TO-DO ITEM.
Go through the lines below and repeat each one exactly, skipping pictures.

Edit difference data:
⟨
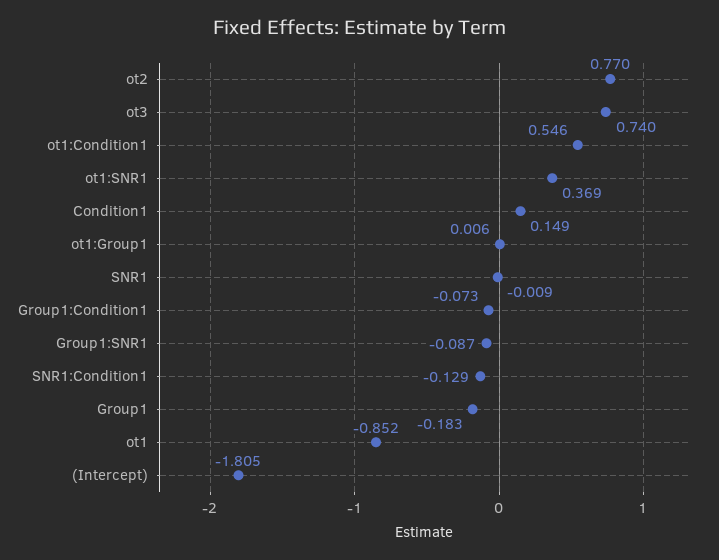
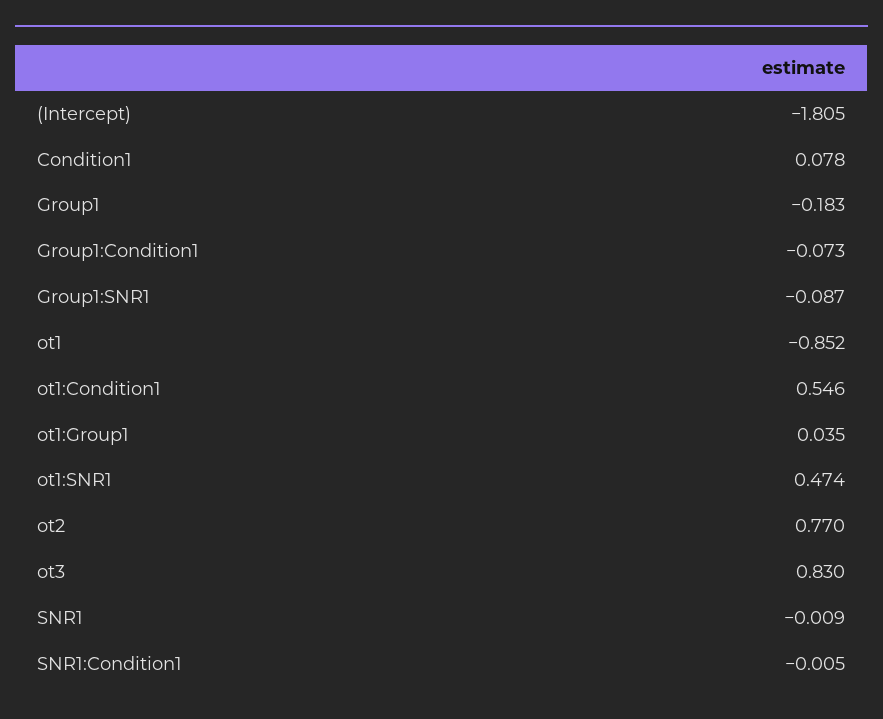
  {
    "ot2": 0.77,
-   "ot3": 0.74,
+   "ot3": 0.83,
    "ot1:Condition1": 0.546,
-   "ot1:SNR1": 0.369,
+   "ot1:SNR1": 0.474,
-   "Condition1": 0.149,
+   "Condition1": 0.078,
-   "ot1:Group1": 0.006,
+   "ot1:Group1": 0.035,
    "SNR1": -0.009,
    "Group1:Condition1": -0.073,
    "Group1:SNR1": -0.087,
-   "SNR1:Condition1": -0.129,
+   "SNR1:Condition1": -0.005,
    "Group1": -0.183,
    "ot1": -0.852,
    "(Intercept)": -1.805
  }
⟩
EXERCISE SOLUTION.
  {
    "ot2": 0.77,
-   "ot3": 0.74,
+   "ot3": 0.83,
    "ot1:Condition1": 0.546,
-   "ot1:SNR1": 0.369,
+   "ot1:SNR1": 0.474,
-   "Condition1": 0.149,
+   "Condition1": 0.078,
-   "ot1:Group1": 0.006,
+   "ot1:Group1": 0.035,
    "SNR1": -0.009,
    "Group1:Condition1": -0.073,
    "Group1:SNR1": -0.087,
-   "SNR1:Condition1": -0.129,
+   "SNR1:Condition1": -0.005,
    "Group1": -0.183,
    "ot1": -0.852,
    "(Intercept)": -1.805
  }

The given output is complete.